Task to complete >> Your task is to give the records again exactly. Leave each picture out.

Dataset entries
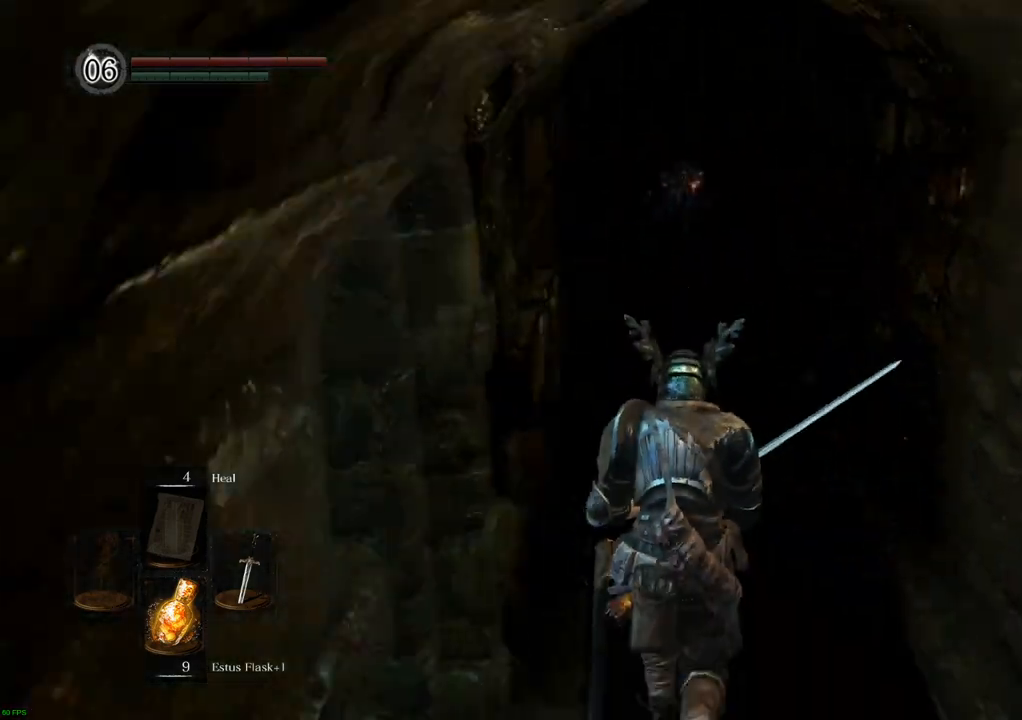
{"dt_ms": 500, "buttons": [], "left_stick": "up", "right_stick": "up", "events": [[33, "right_stick", "center"], [483, "right_stick", "up"]]}
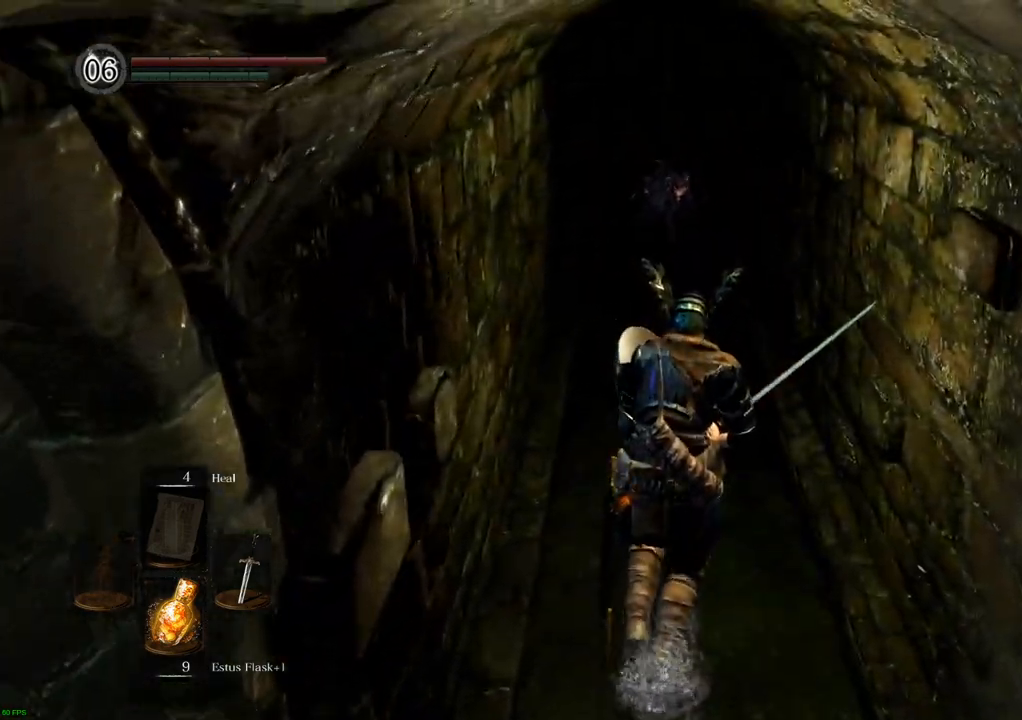
{"dt_ms": 500, "buttons": [], "left_stick": "up", "right_stick": "center", "events": [[117, "right_stick", "center"]]}
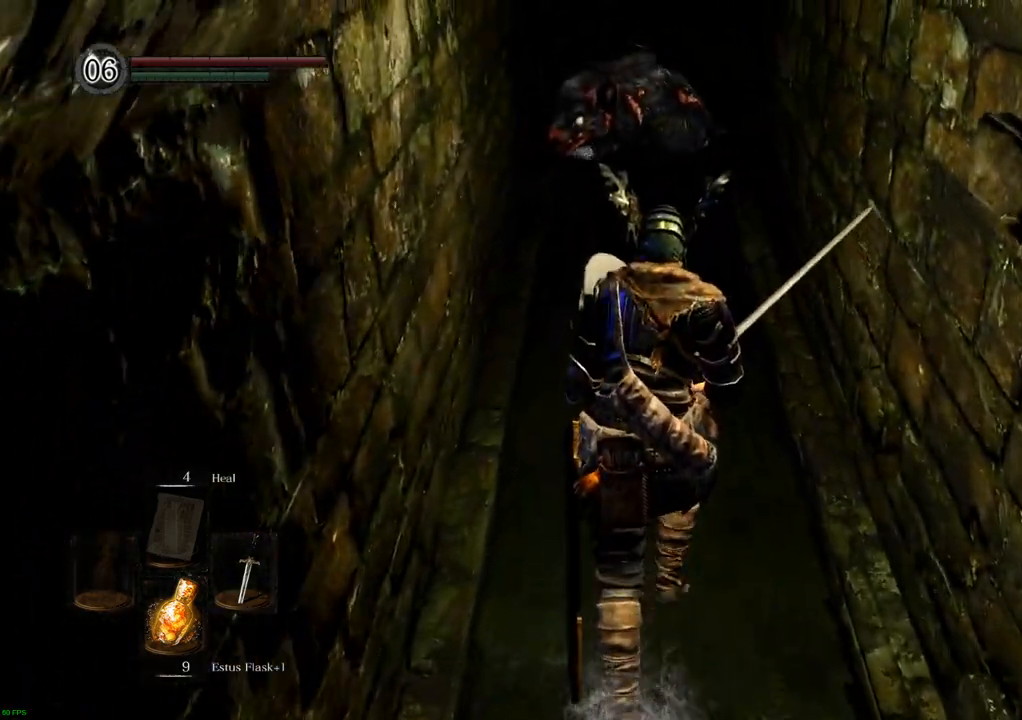
{"dt_ms": 500, "buttons": ["SQUARE"], "left_stick": "up", "right_stick": "center", "events": [[450, "SQUARE", "down"]]}
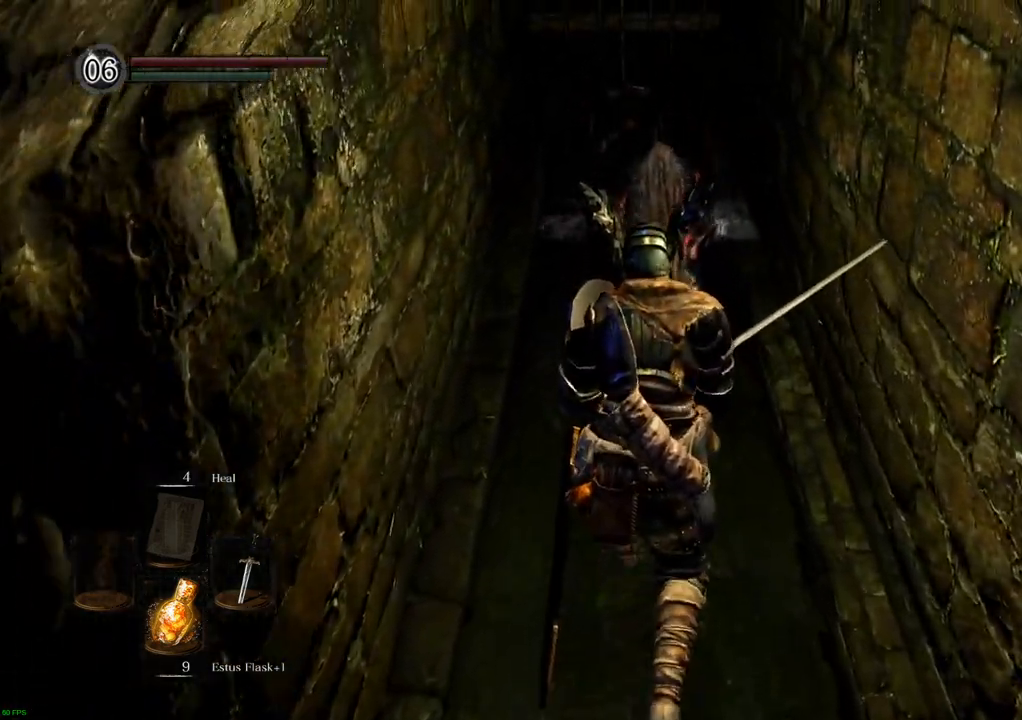
{"dt_ms": 500, "buttons": [], "left_stick": "up", "right_stick": "center", "events": [[67, "SQUARE", "up"]]}
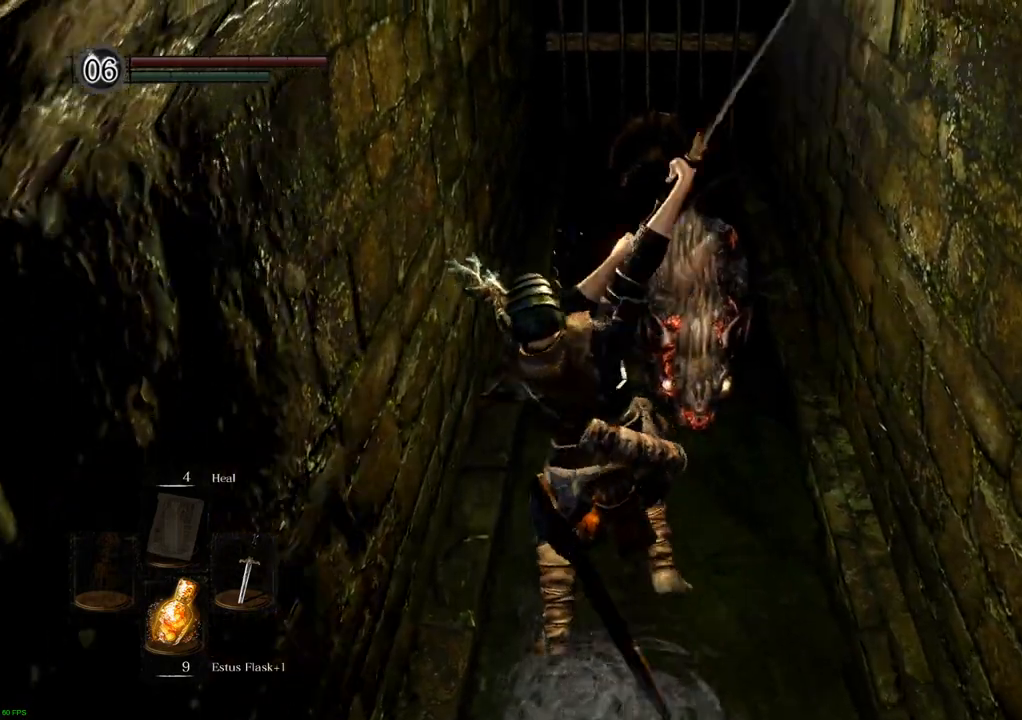
{"dt_ms": 500, "buttons": [], "left_stick": "up-right", "right_stick": "center", "events": [[150, "left_stick", "up-right"], [300, "SQUARE", "down"], [383, "SQUARE", "up"]]}
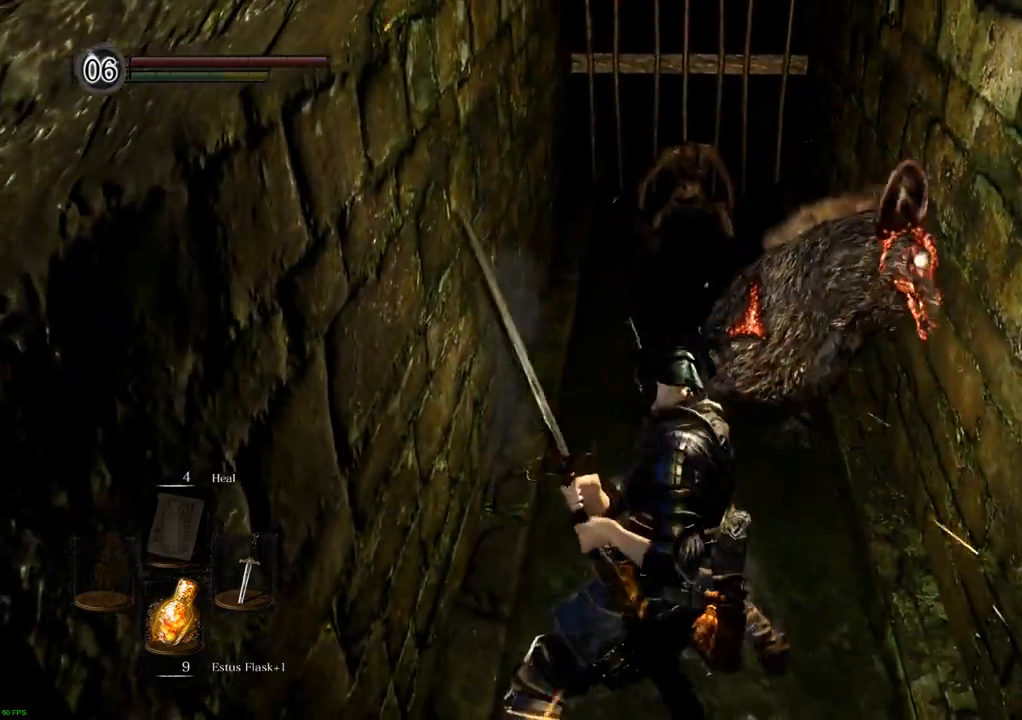
{"dt_ms": 500, "buttons": [], "left_stick": "up", "right_stick": "center"}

Answer to the problem >>
{"dt_ms": 500, "buttons": [], "left_stick": "up", "right_stick": "up", "events": [[33, "right_stick", "center"], [483, "right_stick", "up"]]}
{"dt_ms": 500, "buttons": [], "left_stick": "up", "right_stick": "center", "events": [[117, "right_stick", "center"]]}
{"dt_ms": 500, "buttons": ["SQUARE"], "left_stick": "up", "right_stick": "center", "events": [[450, "SQUARE", "down"]]}
{"dt_ms": 500, "buttons": [], "left_stick": "up", "right_stick": "center", "events": [[67, "SQUARE", "up"]]}
{"dt_ms": 500, "buttons": [], "left_stick": "up-right", "right_stick": "center", "events": [[150, "left_stick", "up-right"], [300, "SQUARE", "down"], [383, "SQUARE", "up"]]}
{"dt_ms": 500, "buttons": [], "left_stick": "up", "right_stick": "center"}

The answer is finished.